Two years ago #StarringJohnCho went viral. It was an attempt to raise awareness of the lack of Asian American leading men in movies — and that actor John Cho can play any part. William Yu is a digital strategist who attempted to physically slap stickers of John Cho on movie posters in New York City, but that campaign was impractical. So, he started using Photoshop instead and created a social media movement.
Yu said, "Starring John Cho was born out of a moment of frustration and a need and a desire to prove a lot of these people wrong. And say, 'Hey, not only can an Asian American play a leading role, but there's this guy who's really great, already qualified, waiting in the wings ready to go.' We just need you to recognize that."
A recent UCLA report found minorities as a whole are still largely underrepresented on the big screen. In 2016, people of color made about 14% of film leads. When Emma Stone played an Asian woman in "Aloha" and Jim Sturgess portrayed a character based on an Asian man in "21", Hollywood's whitewashing became too much for Yu. On the #starringjohncho website, Yu called Cho, "Hollywood's best hope for an Asian-American leading man." After all, Cho did play memorable roles, like Harold Lee from the "Harold and Kumar" trilogy.
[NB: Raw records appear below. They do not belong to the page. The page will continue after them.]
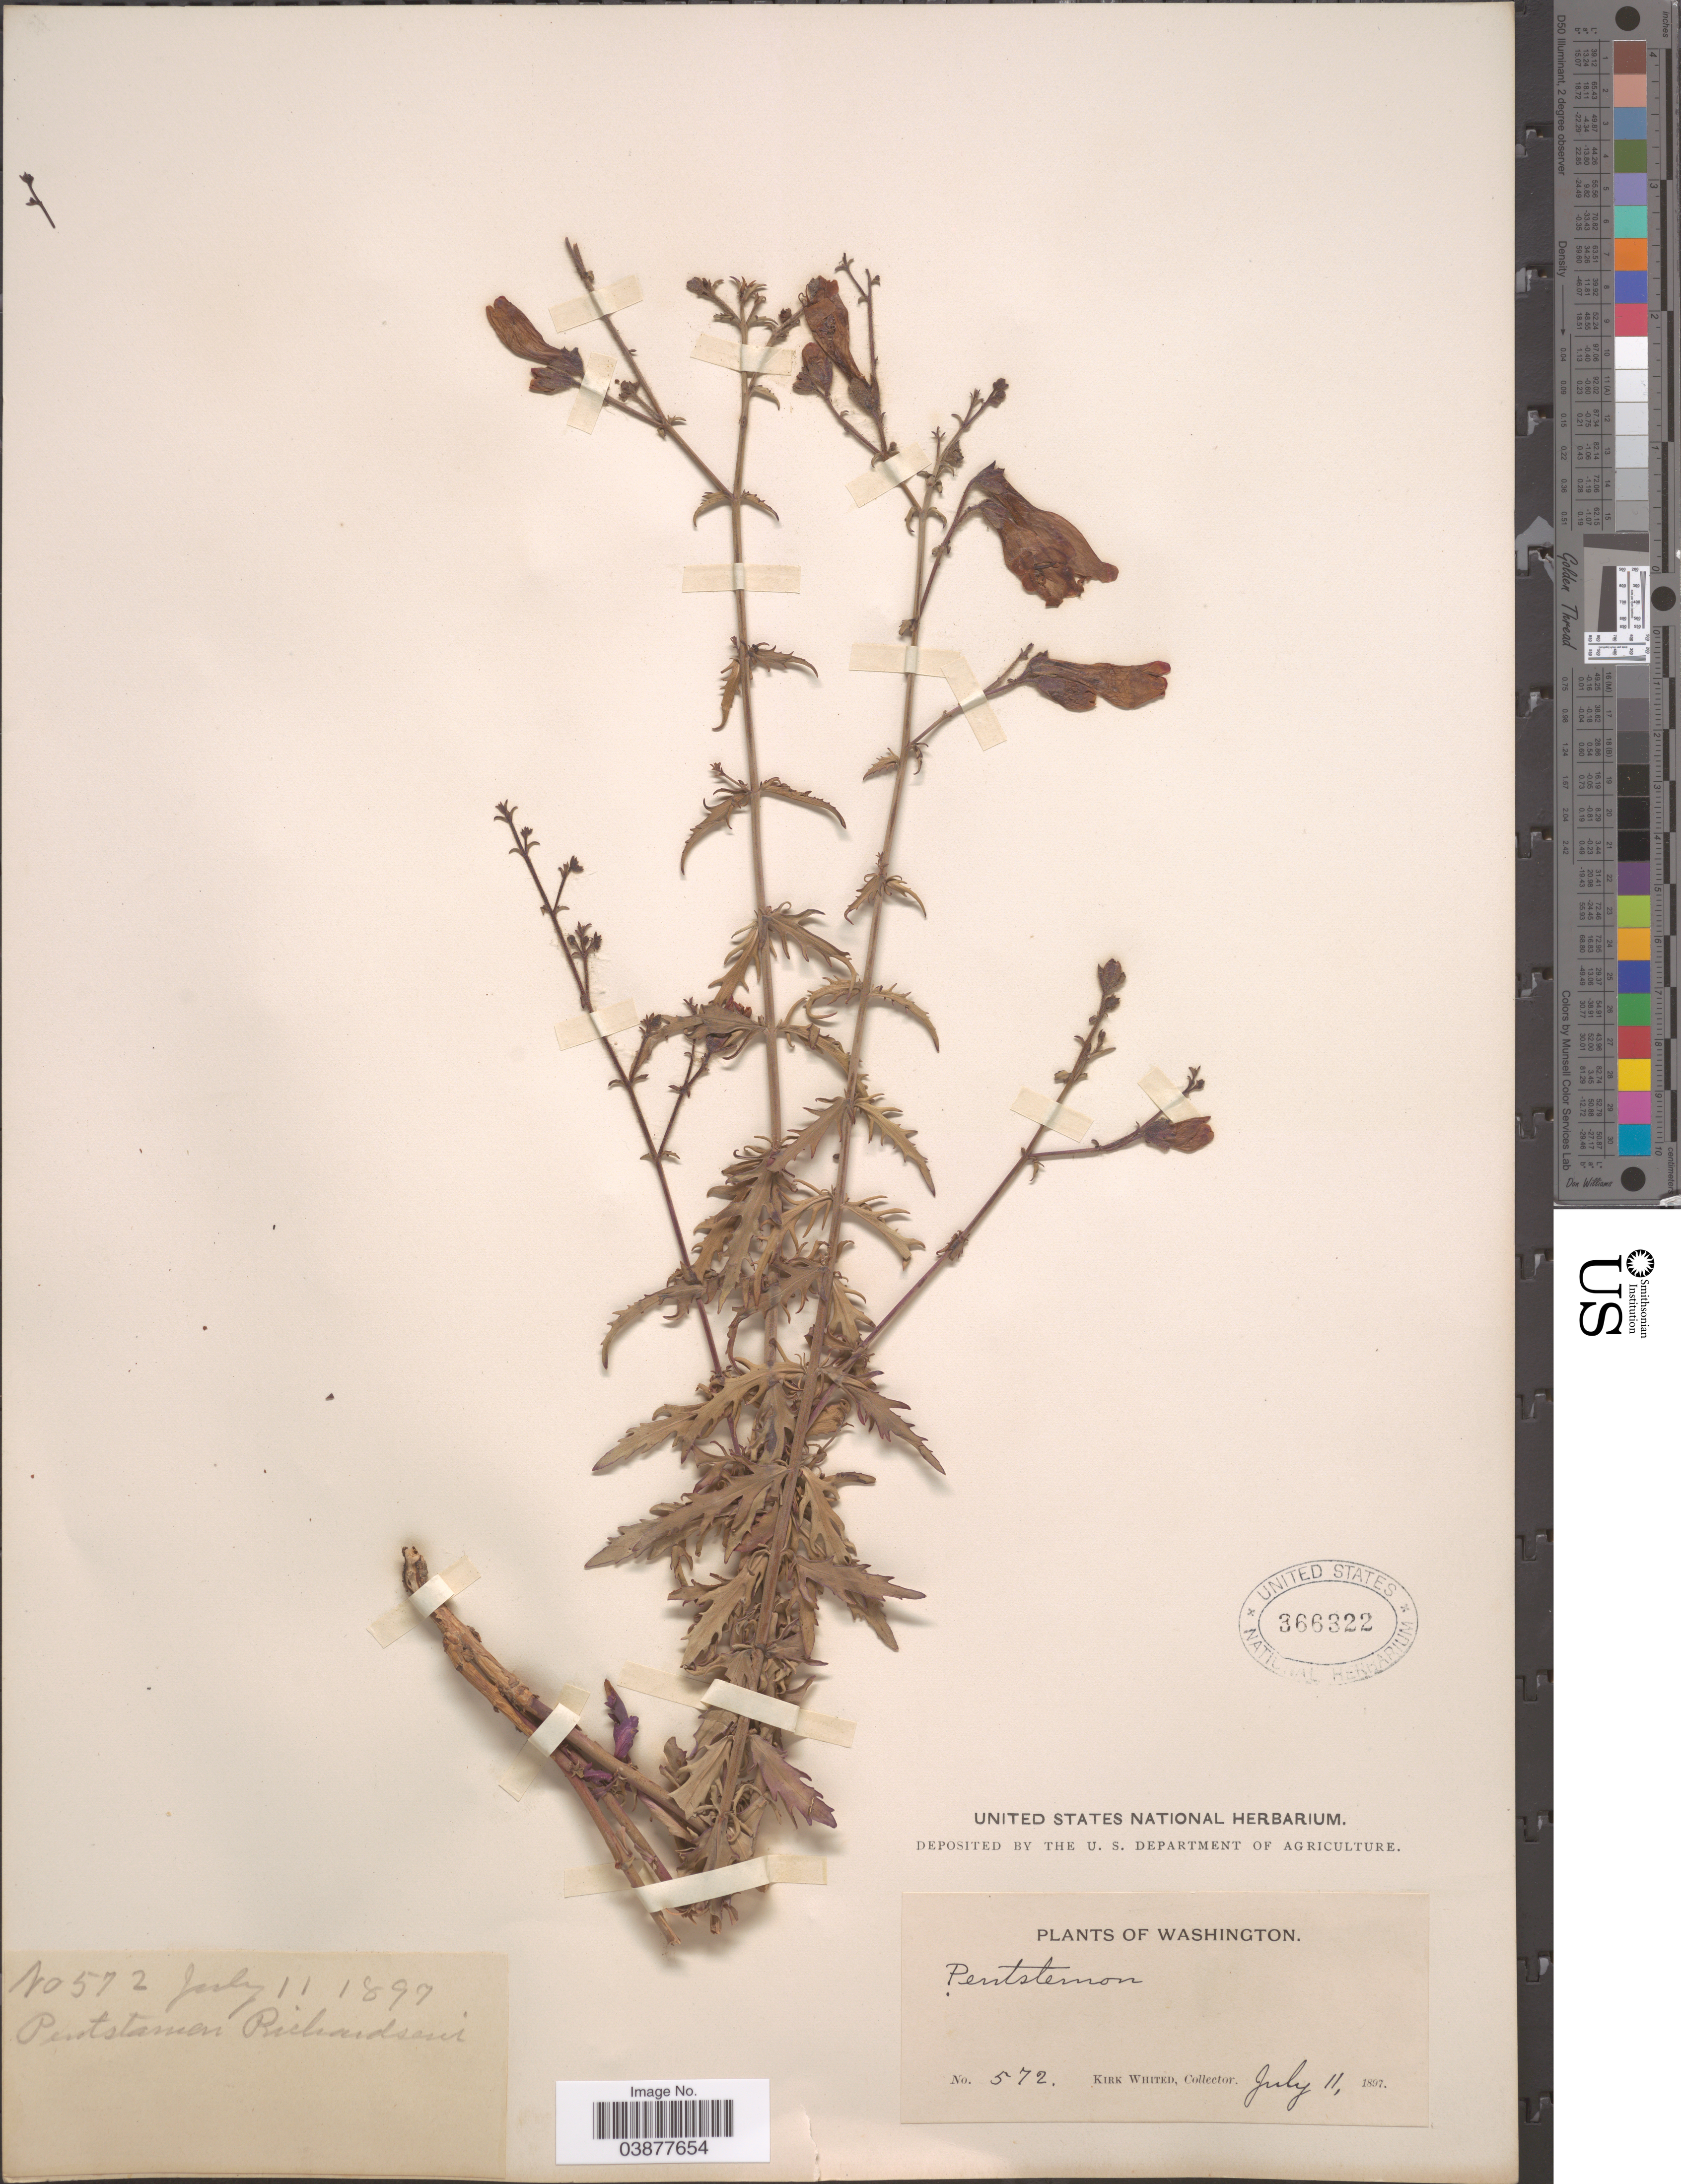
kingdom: Plantae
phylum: Tracheophyta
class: Magnoliopsida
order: Lamiales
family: Plantaginaceae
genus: Penstemon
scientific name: Penstemon richardsonii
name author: Douglas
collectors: K. Whited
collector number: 572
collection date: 1897-07-11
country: United States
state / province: Washington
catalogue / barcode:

All three films totaled $91 million in the box office.
Cho was not affiliated with #StarringJohnCho, so when it went viral, Yu got a chance to meet Cho online and in person. Cho said, "I think he was a little confused as to what exactly it was. But I think once he caught on… I think he understood that this was a part of a larger discussion. It's a credit to him for not slamming the door in my face and saying, 'Please stop this thing and stop using my face.' But I'm really fortunate that he didn't have a negative reaction to it."
After #starringjohncho gained momentum, Cho played other roles on television and a lead role in a movie called "Columbus," a story about a Korean-born man. Two years after #starringjohncho, John Cho is again a leading man in "Searching." But this time, it's without the confines of a character with an Asian identity. "The movie isn't about them being Asian American, it's about a father who's looking for his daughter, and is willing to do anything to find her," Yu said.
Some have coined this month "Asian August," with Asians playing lead roles in films like "Crazy Rich Asians," "To All the Boys I've Loved Before" and now, "Searching." But Yu wants it to be more than just a month. He is attempting to normalize Asian leads, using AI technology to superimpose Asian American actors in lead roles played by white actors. He calls his new hashtag #SeeAsAmStar, short for see Asian American star.
Yu said, "That's what we're shooting for, for conversations like this [that] doesn't quite seem as jarring or surprising to people. And the idea of an Asian American lead is something that's commonplace. … You can still have stories that are rooted in human truth that feature Asian American faces, and they'll still work and they'll still play across audiences around the world."